Realize that a script is simply a tool, one of many foundational elements necessary in producing a film. And you, the writer, are simply the “tool maker.” (And a well-paid toolmaker, should your script make it into a film’s production stage.)
But you’re not the end-user. The director wears that crown. And seldom, if ever, will a script be followed verbatim. Some scripts, by the end of a film shoot, may even be unrecognizable by the writer. So just be aware that a great many story-making decisions — those exclusively decided by a novelist (although somewhat massaged by a publisher) — are now under complete control by a director (or a cinematographer or a set-designer). You’re merely providing those folks with a viable roadmap. A director may dramatically alter your story, change your vision in numerous ways, even hire various script-doctors and/or other writers to fulfill certain needs. It’s just part of the process. Film development is a team endeavor. Once the script is complete, a screenwriter simply moves on to another project.
Certainly, pro’s and con’s exist, and should be examined in far more detail than I could ever explain here. (Nor have I ever completed a screenplay, so there’s that!) I highly recommend William Goldman’s Adventures of the Screen Trade. (Goldman wrote Butch Cassidy and the Sundance Kid, Marathon Man, The Princess Bride, All the President’s Men…so the guy knew what he was doing.) Also check out Blake Snyder’s Save The Cat.
Writing, selling and marketing a script is a whole ‘nother beast, and in a marketplace far different than traditional book publishing. I have a friend who’s optioned a single script three times. When a screenplay is optioned, typically by a production company or lone producer, your story is in limbo.
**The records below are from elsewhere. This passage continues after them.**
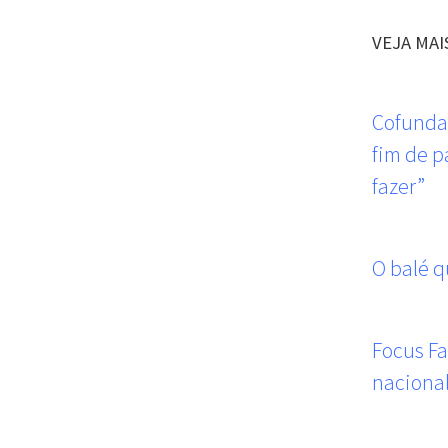
VEJA MAI
Cofundad
fim de p
fazer”
O balé q
Focus F
naciona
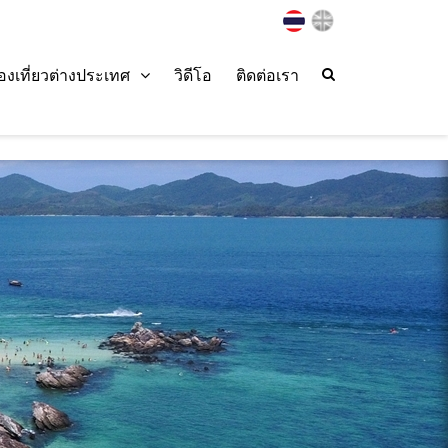
่องเที่ยวต่างประเทศ
วิดีโอ
ติดต่อเรา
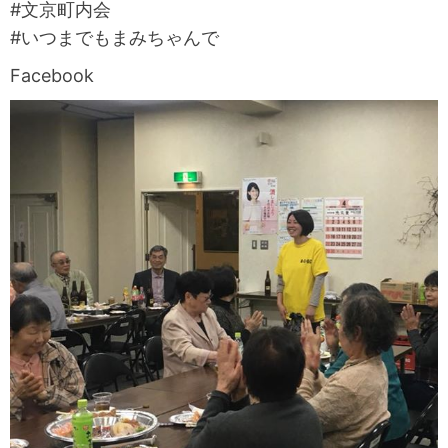
#文京町内会
#いつまでもまみちゃんで
Facebook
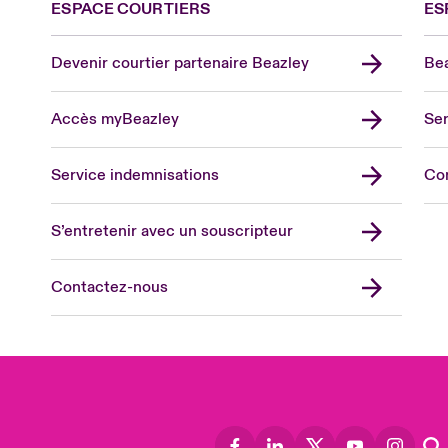
ESPACE COURTIERS
ES
Devenir courtier partenaire Beazley
Bea
Accès myBeazley
Ser
Lon
Uni
Service indemnisations
Co
US
Asia
S’entretenir avec un souscripteur
Cana
Can
Contactez-nous
Eur
Ger
Spa
Lati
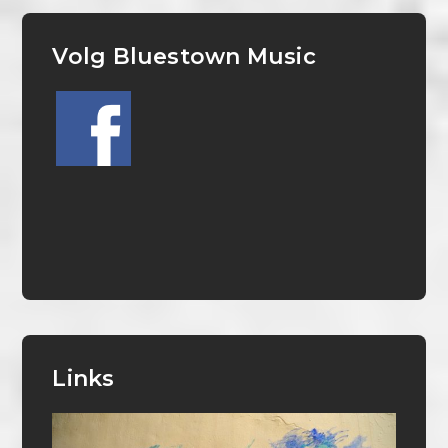
Volg Bluestown Music
Links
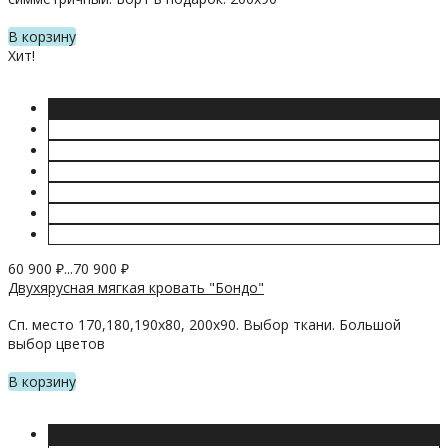
В корзину
Хит!
60 900
₽
...
70 900
₽
Двухярусная мягкая кровать "Бондо"
Сп. место 170,180,190х80, 200х90. Выбор ткани. Большой
выбор цветов
В корзину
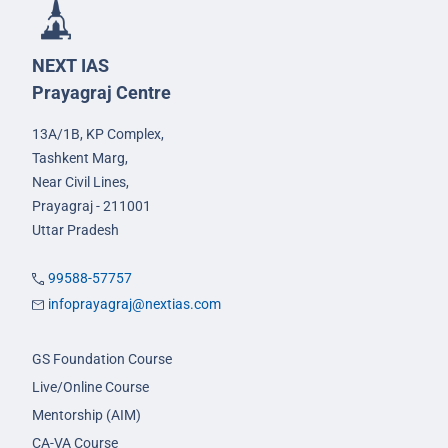
NEXT IAS
Prayagraj Centre
13A/1B, KP Complex,
Tashkent Marg,
Near Civil Lines,
Prayagraj - 211001
Uttar Pradesh
99588-57757
infoprayagraj@nextias.com
GS Foundation Course
Live/Online Course
Mentorship (AIM)
CA-VA Course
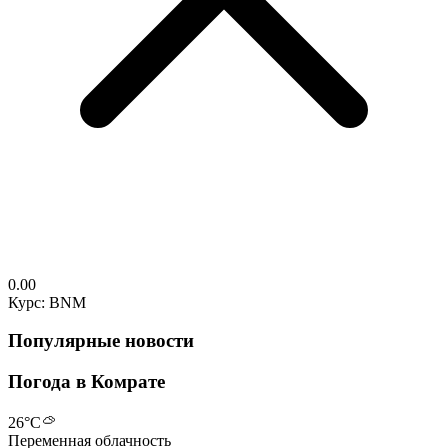
0.00
Курс: BNM
Популярные новости
Погода в Комрате
26
°C
Переменная облачность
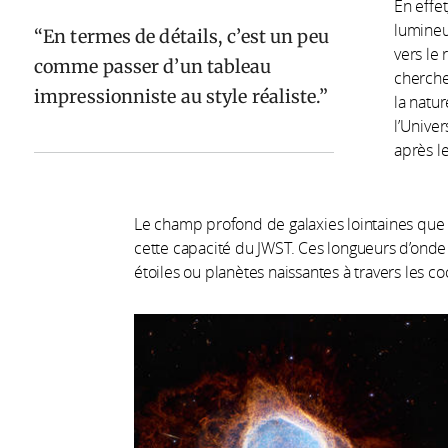
En effet
lumineu
En termes de détails, c’est un peu
vers le 
comme passer d’un tableau
cherche
impressionniste au style réaliste.
la natu
l’Univer
après le
Le champ profond de galaxies lointaines que l
cette capacité du JWST. Ces longueurs d’onde
étoiles ou planètes naissantes à travers les c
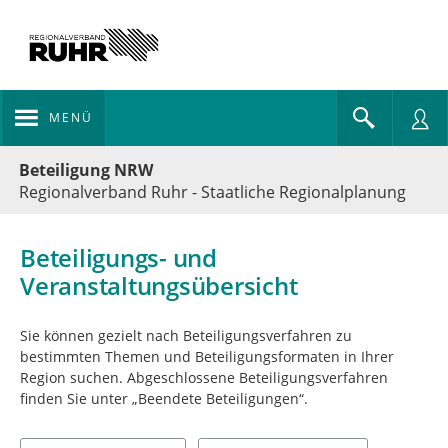
MENÜ
Portalnavigation
Beteiligung NRW
Regionalverband Ruhr - Staatliche Regionalplanung
Beteiligungs- und
Veranstaltungsübersicht
Sie können gezielt nach Beteiligungsverfahren zu
bestimmten Themen und Beteiligungsformaten in Ihrer
Region suchen. Abgeschlossene Beteiligungsverfahren
finden Sie unter „Beendete Beteiligungen“.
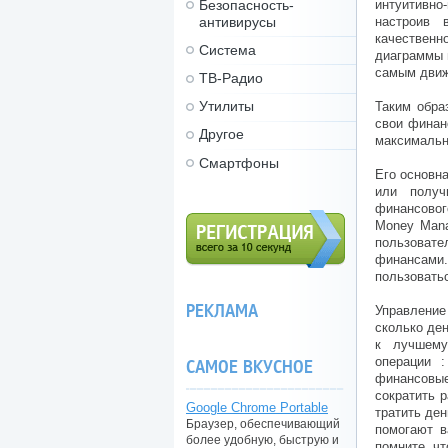
Безопасность-
интуитивно-
антивирусы
настроив 
качественн
Система
диаграммы 
самым движ
ТВ-Радио
Утилиты
Таким обра
свои финан
Другое
максимальн
Смартфоны
Его основна
или получ
финансовог
Money Mana
пользоват
финансами
Регистрация (всего за 10
пользовать
секунд)
РЕКЛАМА
Управление
сколько ден
к лучшему
операции 
САМОЕ ВКУСНОЕ
финансовые
сократить р
Google Chrome Portable
тратить ден
Браузер, обеспечивающий
помогают в
более удобную, быструю и
помните, чт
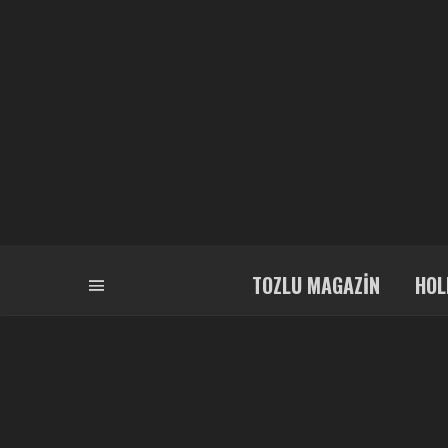
TOZLU MAGAZIN
HOL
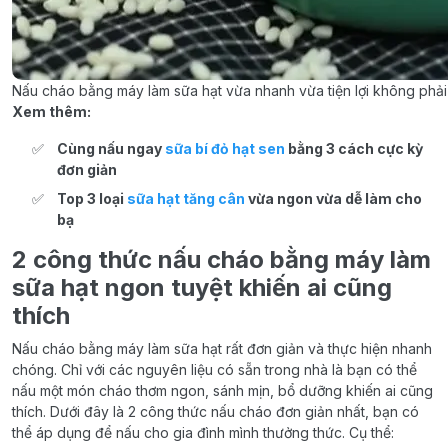
Nấu cháo bằng máy làm sữa hạt vừa nhanh vừa tiện lợi không phả
Xem thêm:
Cùng nấu ngay
sữa bí đỏ hạt sen
bằng 3 cách cực kỳ
đơn giản
Top 3 loại
sữa hạt tăng cân
vừa ngon vừa dễ làm cho
bạ
2 công thức nấu cháo bằng máy làm
sữa hạt ngon tuyệt khiến ai cũng
thích
Nấu cháo bằng máy làm sữa hạt rất đơn giản và thực hiện nhanh
chóng. Chỉ với các nguyên liệu có sẵn trong nhà là bạn có thể
nấu một món cháo thơm ngon, sánh mịn, bổ dưỡng khiến ai cũng
thích. Dưới đây là 2 công thức nấu cháo đơn giản nhất, bạn có
thể áp dụng để nấu cho gia đình mình thưởng thức. Cụ thể:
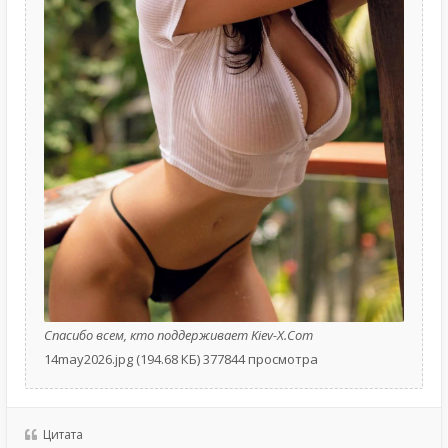
Спасибо всем, кто поддерживает Kiev-X.Com
14may2026.jpg (194.68 КБ) 377844 просмотра
Цитата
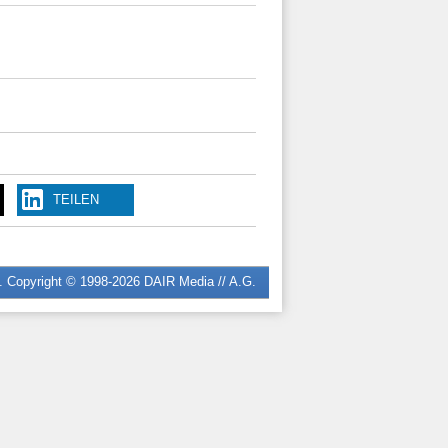
TEILEN
n. Copyright © 1998-2026
DAIR Media // A.G.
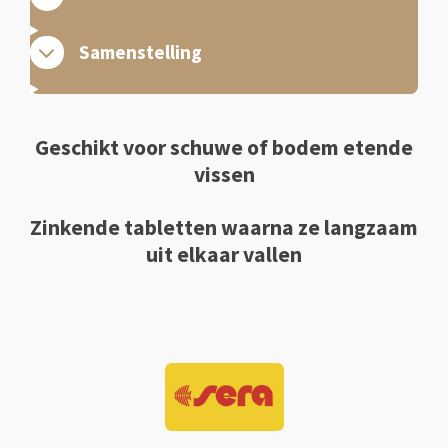
Samenstelling
Geschikt voor schuwe of bodem etende
vissen
Zinkende tabletten waarna ze langzaam
uit elkaar vallen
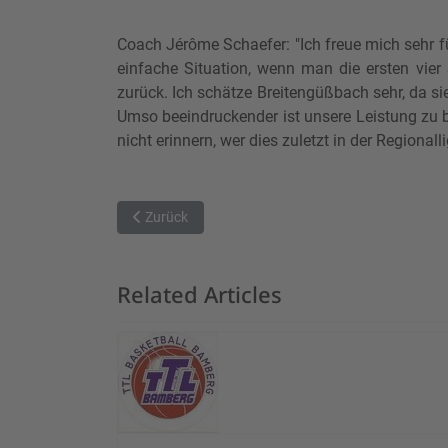
Coach Jérôme Schaefer: "Ich freue mich sehr für
einfache Situation, wenn man die ersten vier
zurück. Ich schätze Breitengüßbach sehr, da sie
Umso beeindruckender ist unsere Leistung zu 
nicht erinnern, wer dies zuletzt in der Regionall
Vorheriger Beitrag: Spannendes Basketball-Duell 
Zurück
Related Articles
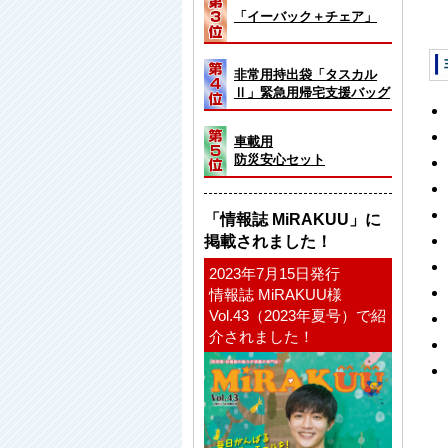
「イーバック＋チェア」
非常用持出袋「タスカル
Ⅱ」緊急用帰宅支援バッグ
車載用
防災安心セット
「情報誌 MiRAKUU」に
掲載されました！
2023年7月15日発行
情報誌 MiRAKUU様
Vol.43（2023年夏号）で紹
介されました！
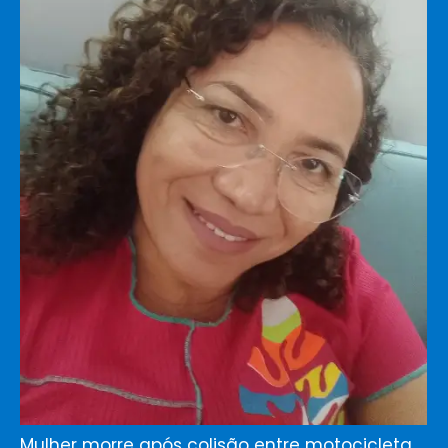
Mulher morre após colisão entre motocicleta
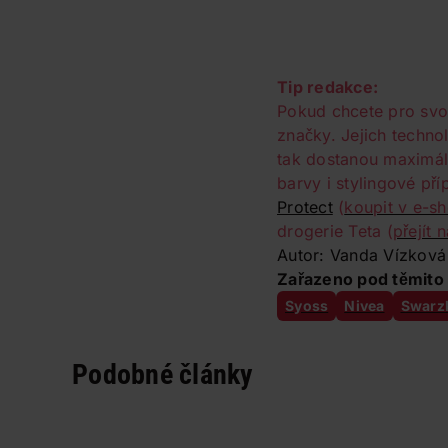
Tip redakce:
Pokud chcete pro svo
značky. Jejich techno
tak dostanou maximál
barvy i stylingové př
Protect
(
koupit v e-s
drogerie Teta (
přejít 
Autor: Vanda Vízková
Zařazeno pod těmito 
Syoss
Nivea
Swarz
Podobné články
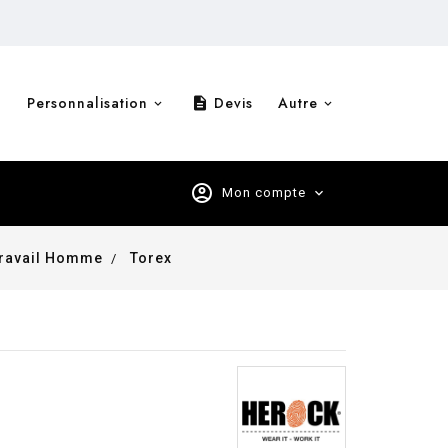
Personnalisation
Devis
Autre
description
account_circle
Mon compte
expand_more
Travail Homme
Torex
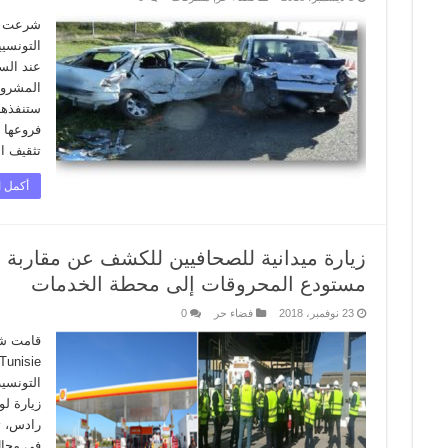
التونسي
عند السي
المشروب
ستنفذها
فروعها ف
تثقيف ا
أكمل ا
زيارة ميدانية للصحافيين للكشف عن مقاربة 
مستودع المحروقات إلى محطة الخدمات
23 نوفمبر، 2018
فضاء حر
0
زيارة ل
رادس، تل
في مجال 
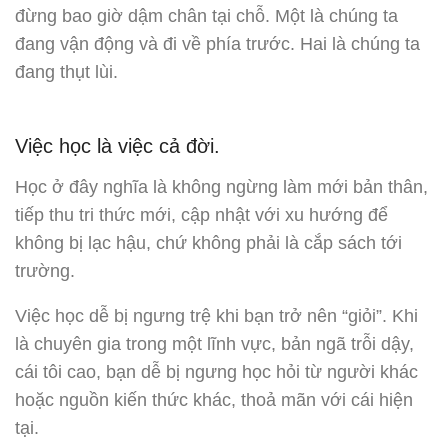
đừng bao giờ dậm chân tại chỗ. Một là chúng ta
đang vận động và đi về phía trước. Hai là chúng ta
đang thụt lùi.
Việc học là việc cả đời.
Học ở đây nghĩa là không ngừng làm mới bản thân,
tiếp thu tri thức mới, cập nhật với xu hướng để
không bị lạc hậu, chứ không phải là cắp sách tới
trường.
Việc học dễ bị ngưng trệ khi bạn trở nên “giỏi”. Khi
là chuyên gia trong một lĩnh vực, bản ngã trỗi dậy,
cái tôi cao, bạn dễ bị ngưng học hỏi từ người khác
hoặc nguồn kiến thức khác, thoả mãn với cái hiện
tại.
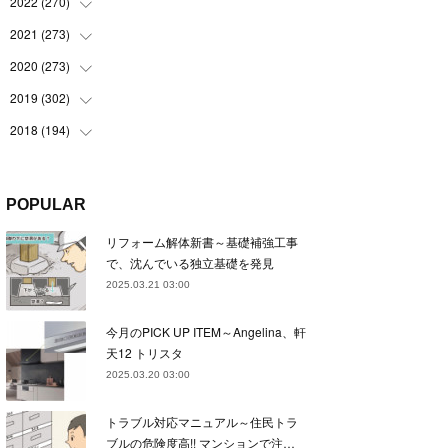
(
22
)
2022
(
270
(
22
)
)
(
23
)
(
23
)
2021
(
273
(
23
)
)
(
22
)
(
23
)
(
23
)
2020
(
273
(
24
)
)
(
23
)
(
21
)
(
22
)
(
23
)
2019
(
302
(
24
)
)
(
24
)
(
24
)
(
23
)
(
22
)
(
22
)
2018
(
194
(
23
)
)
(
21
)
(
22
)
(
24
)
(
23
)
(
23
)
(
21
)
(
19
)
(
24
)
(
23
)
(
22
)
(
23
)
(
23
)
(
26
)
(
18
)
POPULAR
(
22
)
(
24
)
(
23
)
(
23
)
(
22
)
(
22
)
(
17
)
リフォーム解体新書～基礎補強工事
(
22
)
(
21
)
(
23
)
(
23
)
(
24
)
(
21
)
(
32
)
で、沈んでいる独立基礎を発見
(
22
)
(
24
)
(
22
)
(
22
)
(
24
)
(
27
)
(
36
)
2025.03.21 03:00
(
25
)
(
21
)
(
24
)
(
23
)
(
23
)
(
22
)
(
30
)
今月のPICK UP ITEM～Angelina、軒
(
23
)
(
21
)
(
24
)
(
21
)
(
33
)
(
34
)
天12 トリスタ
(
20
)
(
21
)
(
22
)
(
28
)
2025.03.20 03:00
(
8
)
(
22
)
(
21
)
(
31
)
トラブル対応マニュアル～住民トラ
(
24
)
(
27
)
ブルの危険度高!! マンションで注…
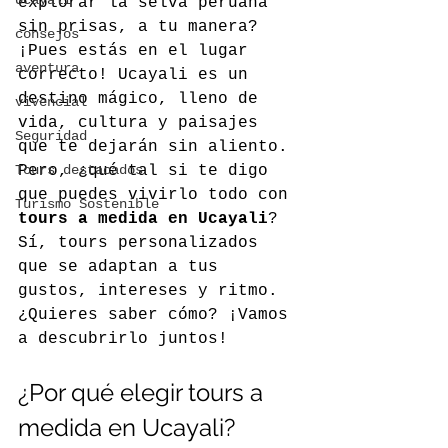
Ucayali
explorar la selva peruana 
sin prisas, a tu manera? 
consejos
¡Pues estás en el lugar 
aventura
correcto! Ucayali es un 
destino mágico, lleno de 
vivencial
vida, cultura y paisajes 
Seguridad
que te dejarán sin aliento. 
Tours destacados
Pero, ¿qué tal si te digo 
que puedes vivirlo todo con 
Turismo Sostenible
tours a medida en Ucayali
? 
Sí, tours personalizados 
que se adaptan a tus 
gustos, intereses y ritmo. 
¿Quieres saber cómo? ¡Vamos 
a descubrirlo juntos!
¿Por qué elegir tours a 
medida en Ucayali?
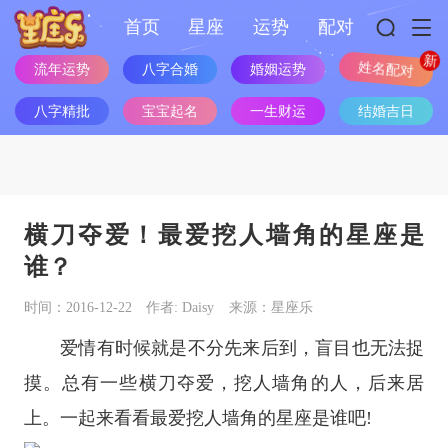
首页
星座
运势
配对
流年运势
八字合婚
婚姻运势
姓名配对
八字精批
宝宝起名
一生财运
结婚吉日
横刀夺爱！最爱挖人墙角的星座是
谁？
时间：2016-12-22
作者: Daisy
来源：星座乐
爱情有时候就是不分先来后到，盲目也无法捉
摸。总有一些横刀夺爱，挖人墙角的人，后来居
上。一起来看看最爱挖人墙角的
星座
是谁吧!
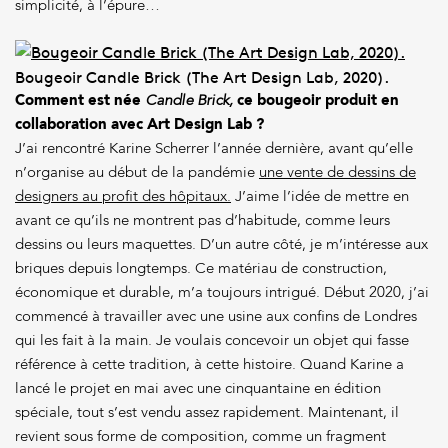
simplicité, à l’épure…
Bougeoir Candle Brick (The Art Design Lab, 2020).
Comment est née
Candle Brick,
ce bougeoir produit en
collaboration avec Art Design Lab ?
J’ai rencontré Karine Scherrer l’année dernière, avant qu’elle
n’organise au début de la pandémie
une vente de dessins de
designers au profit des hôpitaux.
J’aime l’idée de mettre en
avant ce qu’ils ne montrent pas d’habitude, comme leurs
dessins ou leurs maquettes. D’un autre côté, je m’intéresse aux
briques depuis longtemps. Ce matériau de construction,
économique et durable, m’a toujours intrigué. Début 2020, j’ai
commencé à travailler avec une usine aux confins de Londres
qui les fait à la main. Je voulais concevoir un objet qui fasse
référence à cette tradition, à cette histoire. Quand Karine a
lancé le projet en mai avec une cinquantaine en édition
spéciale, tout s’est vendu assez rapidement. Maintenant, il
revient sous forme de composition, comme un fragment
Meaning that your script hasn’t—yet—been outright purchased, but is being held in escrow as that producer’s exclusive property. No other production company or studio can touch it for a fixed amount time (sometimes a year or more), until that producer either commits to film it or releases all rights back to you.
You are, however, paid a stipend (typically 4-figures, occasionally more) for the luxury of waiting—although there’s no guarantee that a producer will find sufficient money and actually begin production. (If so, you’ll sign a contract and be bumped into a 5- or 6-figure compensation.) And finding yourself with an optioned screenplay is certainly better than having no interest at all.) If your script is ultimately rejected, you’re free to put it back on the market. Some scripts will spend a decade or more, bouncing between various production companies, waiting to find the right fit.
Not ready to give up on your current manuscript? Not ready to give up the prospect of being a novelist? One final suggestion. Put the manuscript away for at least two weeks. Maybe a month or more. Allow yourself sufficient time to clear your head, or to formulate new ideas (write a short story or two, perhaps?) and then approach your your manuscript with a newfound thrill and a fresh perspective. Sometimes, that down time can work wonders.